====== KUTIPAN TEKS

Pisang Goreng & Lapis Legit

    Siapa yang tidak kenal dengan kuliner sederhana yang bernama pisang goreng? Selain cara membuatnya yang mudah, panganan ini juga dikenal sangat murah meriah. Berbahan dasar pisang yang dibaluri oleh adonan tepung, kemudian di goreng di dalam penggorengan hingga matang, dan akhirnya jadilah makanan ringan yang digemari siapa saja ; pisang goreng. Mulai dari anak-anak hingga orang tua, laki-laki maupun perempuan, yang berkendara sepeda atau yang bermobil mewah sekalipun, semuanya pasti menggemari makanan ini. Selain harganya yang terjangkau, makanan ini pun tak sulit di dapatkan. Akan terasa lebih nikmat jika dimakan dalam keadaan masih panas. Sudah terbayang ya nikmatnya? 

    Ada lagi cemilan yang bernama lapis legit. Agak berbeda dengan si pisang goreng. Makanan ini terbilang cukup mahal. Tidak semua kalangan bisa menikmatinya, kecuali jika di jual dalam bentuk potongan. Tapi tetap saja, harganya lebih mahal dari pisang goreng yang bisa di dapat dengan merogoh  kocek Rp. 1000 perbuahnya. Cara membuatnya pun tidak semudah membuat pisang goreng. Butuh kesabaran dan ketelatenan khusus. Makanan ini pun tidak di jual disembarang tempat. Minimal, ia di jual di dalam supermarket, dengan di bungkus dengan kotak yang rapi, menghindari kontaminasi kotoran yang tersebar di udara. Berbeda dengan pisang goreng yang apabila dibeli, biasanya dipegang-pegang terlebih dahulu oleh si calon pembelinya. Sedangkan lapis legit, pembeli hanya dapat melihat tanpa menyentuh langsung karena lapis legit tersebut terbungkus dengan rapi.

============
====== DATA MASUKAN

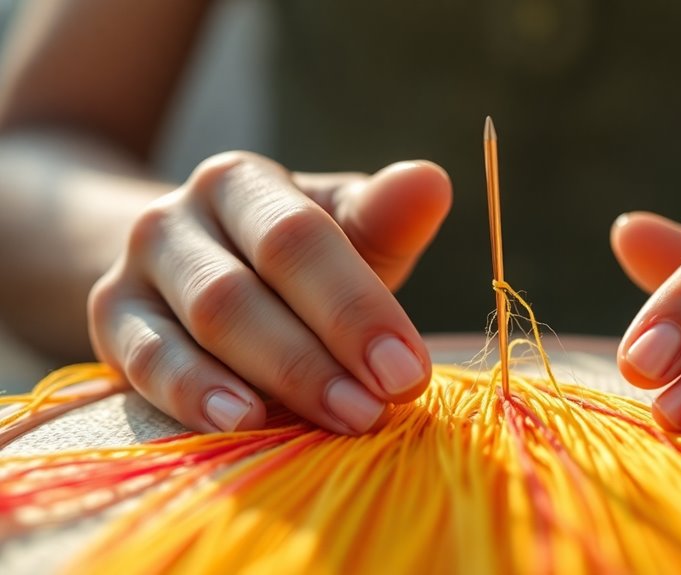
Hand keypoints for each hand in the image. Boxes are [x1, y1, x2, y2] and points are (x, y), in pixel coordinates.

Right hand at [88, 152, 451, 433]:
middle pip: (247, 288)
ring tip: (336, 420)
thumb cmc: (289, 259)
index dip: (354, 306)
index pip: (299, 239)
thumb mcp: (340, 231)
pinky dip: (197, 395)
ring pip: (204, 326)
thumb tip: (432, 181)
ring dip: (276, 378)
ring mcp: (136, 269)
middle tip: (378, 408)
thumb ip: (383, 219)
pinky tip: (245, 423)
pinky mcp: (110, 321)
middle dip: (320, 353)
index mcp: (241, 182)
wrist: (185, 266)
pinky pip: (146, 363)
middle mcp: (177, 215)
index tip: (408, 368)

============

DESKRIPSI TUGAS:
Terjemahkan ke dalam bahasa Inggris kalimat "Cara membuatnya pun tidak semudah membuat pisang goreng." dari teks tentang pisang goreng dan lapis legit.

PENYELESAIAN:
It is also not as easy to make as fried bananas.